PERFECT FOIL TO EACH OTHER: Jhanani and Ramya.
Their music is in their method. When Jhanani and Ramya sometimes pair up in a duet, as they did at the Bharat Kalachar Youth Festival, their obviously distinct voices complement each other.
But the main stay of their music is in a capacity to enjoy what they sing, entertaining their audience in the process. A great asset for any upcoming artiste.
Interestingly, the young performers also showcased two veterans. Ambujam Krishna the composer and Ananthalakshmi Sadagopan, the renowned vocalist. In their concert, Ramya and Jhanani featured some of Krishna's compositions set to tune by their guru, Sadagopan.

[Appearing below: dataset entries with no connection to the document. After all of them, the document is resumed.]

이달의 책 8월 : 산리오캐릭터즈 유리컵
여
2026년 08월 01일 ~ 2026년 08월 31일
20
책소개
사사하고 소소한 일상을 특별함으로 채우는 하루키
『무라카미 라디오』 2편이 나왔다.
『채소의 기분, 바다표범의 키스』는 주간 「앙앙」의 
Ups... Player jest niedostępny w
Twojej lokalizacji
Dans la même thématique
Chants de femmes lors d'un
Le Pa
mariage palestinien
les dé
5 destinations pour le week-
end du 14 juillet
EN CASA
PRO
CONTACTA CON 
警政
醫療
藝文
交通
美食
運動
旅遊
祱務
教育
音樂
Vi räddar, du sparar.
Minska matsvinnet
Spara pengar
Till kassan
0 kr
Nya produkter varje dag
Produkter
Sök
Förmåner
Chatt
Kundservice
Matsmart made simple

The lyrics from Krishna's kritis were noteworthy for their remarkable lucidity and elegance. Sadagopan's tunes enrich these qualities because she has not let too many `sangatis' clutter the singing. The transmission of the emotional content by young Ramya and Jhanani is unsullied by needless complexities of technique.
The dhuritam in each of the first three kritis was striking. Jhanani, after an alapana in Kedaram, was joined by Ramya in the song `Guru tanda arutchelvam ni.' This was followed by `Kanavendamo orumuraiyenum' in Sahana and `Tarunamidai kaividuveno' in Begada.

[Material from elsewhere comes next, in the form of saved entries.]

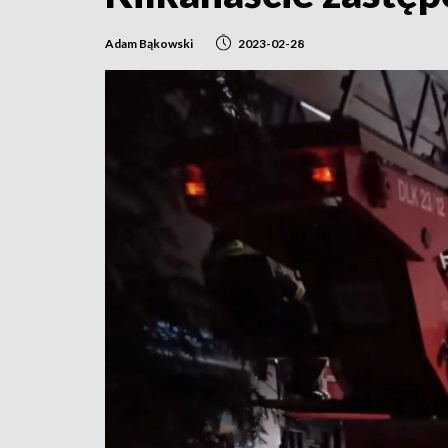
Adam Bąkowski
2023-02-28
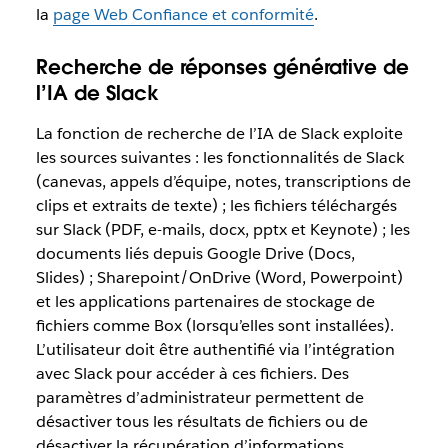
la
page Web Confiance et conformité
.
Recherche de réponses générative de
l’IA de Slack
La fonction de recherche de l’IA de Slack exploite
les sources suivantes : les fonctionnalités de Slack
(canevas, appels d’équipe, notes, transcriptions de
clips et extraits de texte) ; les fichiers téléchargés
sur Slack (PDF, e-mails, docx, pptx et Keynote) ; les
documents liés depuis Google Drive (Docs,
Slides) ; Sharepoint/OnDrive (Word, Powerpoint)
et les applications partenaires de stockage de
fichiers comme Box (lorsqu’elles sont installées).
L’utilisateur doit être authentifié via l’intégration
avec Slack pour accéder à ces fichiers. Des
paramètres d’administrateur permettent de
désactiver tous les résultats de fichiers ou de
désactiver la récupération d’informations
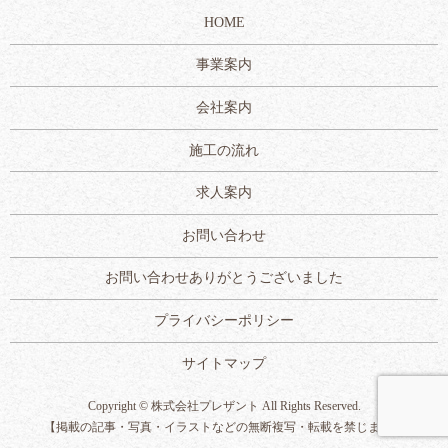
HOME
事業案内
会社案内
施工の流れ
求人案内
お問い合わせ
お問い合わせありがとうございました
プライバシーポリシー
サイトマップ
Copyright © 株式会社プレザント All Rights Reserved.
【掲載の記事・写真・イラストなどの無断複写・転載を禁じます】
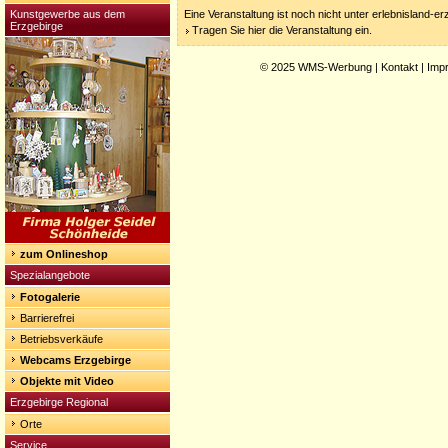
Kunstgewerbe aus dem
Eine Veranstaltung ist noch nicht unter erlebnisland-e
Erzgebirge
Tragen Sie hier die Veranstaltung ein.
© 2025
WMS-Werbung
|
Kontakt
|
Imp
zum Onlineshop
Spezialangebote
Fotogalerie
Barrierefrei
Betriebsverkäufe
Webcams Erzgebirge
Objekte mit Video
Erzgebirge Regional
Orte
Service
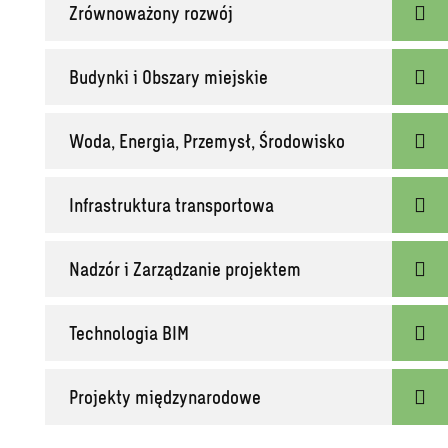
Zrównoważony rozwój
Budynki i Obszary miejskie
Woda, Energia, Przemysł, Środowisko
Infrastruktura transportowa
Nadzór i Zarządzanie projektem
Technologia BIM
Projekty międzynarodowe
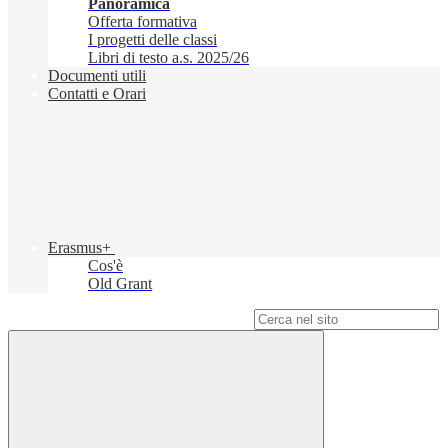
Panoramica
Offerta formativa
I progetti delle classi
Libri di testo a.s. 2025/26
Documenti utili
Contatti e Orari
Erasmus+
Cos'è
Old Grant
Campo di ricerca per le pagine del sito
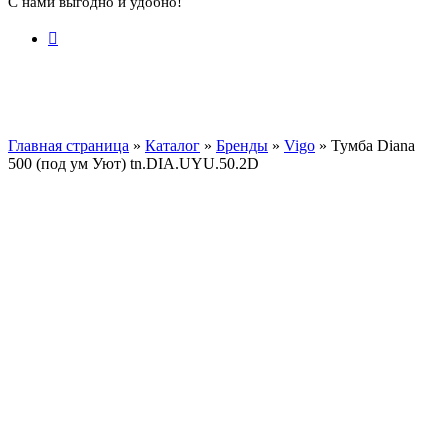
С нами выгодно и удобно!
Главная страница
»
Каталог
»
Бренды
»
Vigo
»
Тумба Diana
500 (под ум Уют) tn.DIA.UYU.50.2D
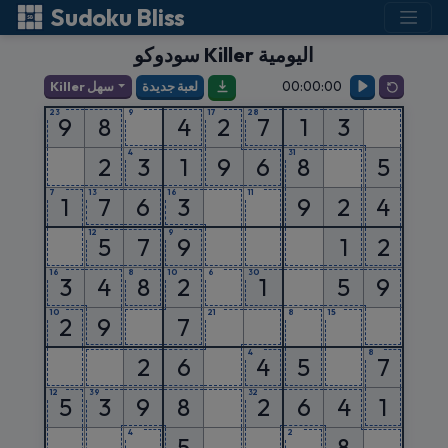
Sudoku Bliss
سودوكو Killer اليومية
00:00:00
لعبة جديدة
Killer سهل
23
9
17
28
9
8
4
2
7
1
3
4
31
2
3
1
9
6
8
5
7
13
16
11
1
7
6
3
9
2
4
12
9
5
7
9
1
2
16
8
10
6
30
3
4
8
2
1
5
9
10
21
8
15
2
9
7
4
8
2
6
4
5
7
12
39
32
5
3
9
8
2
6
4
1
4
2
5
8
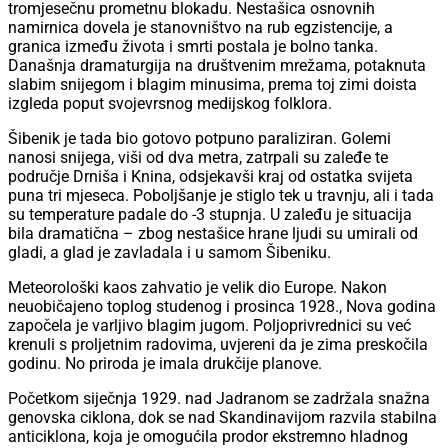
tromjesečnu prometnu blokadu. Nestašica osnovnih
namirnica dovela je stanovništvo na rub egzistencije, a
granica između života i smrti postala je bolno tanka.
Današnja dramaturgija na društvenim mrežama, potaknuta
slabim snijegom i blagim minusima, prema toj zimi doista
izgleda poput svojevrsnog medijskog folklora.
Šibenik je tada bio gotovo potpuno paraliziran. Golemi
nanosi snijega, viši od dva metra, zatrpali su zaleđe te
područje Drniša i Knina, odsjekavši kraj od ostatka svijeta
puna tri mjeseca. Poboljšanje je stiglo tek u travnju, ali i tada
su temperature padale do -3 stupnja. U zaleđu je situacija
bila dramatična – zbog nestašice hrane ljudi su umirali od
gladi, a glad je zavladala i u samom Šibeniku.
Meteorološki kaos zahvatio je velik dio Europe. Nakon
neuobičajeno toplog studenog i prosinca 1928., Nova godina
započela je varljivo blagim jugom. Poljoprivrednici su već
krenuli s proljetnim radovima, uvjereni da je zima preskočila
godinu. No priroda je imala drukčije planove.
Početkom siječnja 1929. nad Jadranom se zadržala snažna
genovska ciklona, dok se nad Skandinavijom razvila stabilna
anticiklona, koja je omogućila prodor ekstremno hladnog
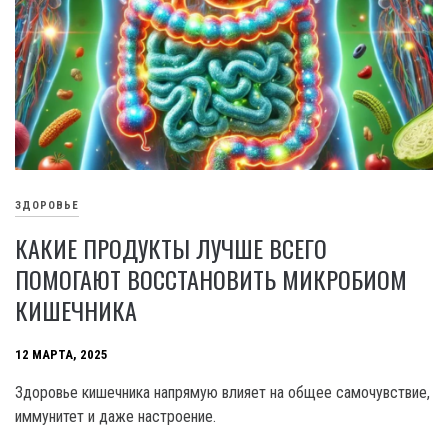
ЗДОРОВЬЕ
КАКИЕ ПРОДУКТЫ ЛУЧШЕ ВСЕГО
ПОМОГАЮТ ВОССТАНОВИТЬ МИКРОБИОМ
КИШЕЧНИКА
12 МАРТА, 2025
Здоровье кишечника напрямую влияет на общее самочувствие,
иммунитет и даже настроение.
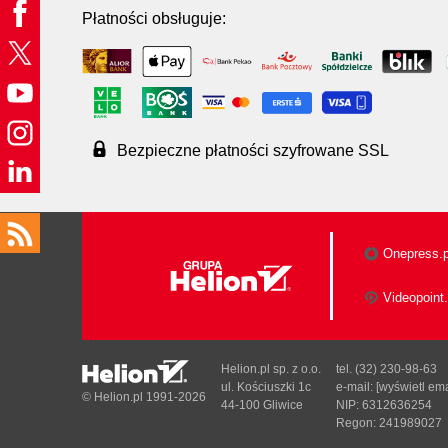
Płatności obsługuje:
Bezpieczne płatności szyfrowane SSL
Onepress.p
Videopoint.
Helion.pl sp. z o.o.
tel. (32) 230-98-63
ul. Kościuszki 1c
e-mail:
[wyświetl ema
© Helion.pl 1991-2026
44-100 Gliwice
NIP: 6312636254
Regon: 241989027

The contrasting voice of Ramya appeared in solo when she began an alapana in Kambhoji, followed by some impressive lines from the song `Azhagan malaradi panimaname.'
It is not often that one gets to hear a kriti on the godman of Puttaparti in a kutcheri. Ambujam Krishna's song set to Nattakkurinji was in that sense different. But `En thai ni irukka enakkenna manakkavalai' in Mohanakalyani was a moving tribute to the consort of Lord Venkateswara.
Jhanani, easily more confident of the two than the rather cautious Ramya, was building up the alapana in Todi with great intensity, particularly in the higher notes. Her neraval on the line `poorvabhashanan endru puranam pugazhum punniyane' in the following kriti was evidence of an artiste of calibre in the making.
C. K. Vijayaraghavan on the violin presented delightful essays in his Khambhoji and Todi alapanas. P. K. Babu on the mridangam and Anirudh Atreya on the kanjira were refreshingly free from the current-day confusion of sheer volume for rhythm.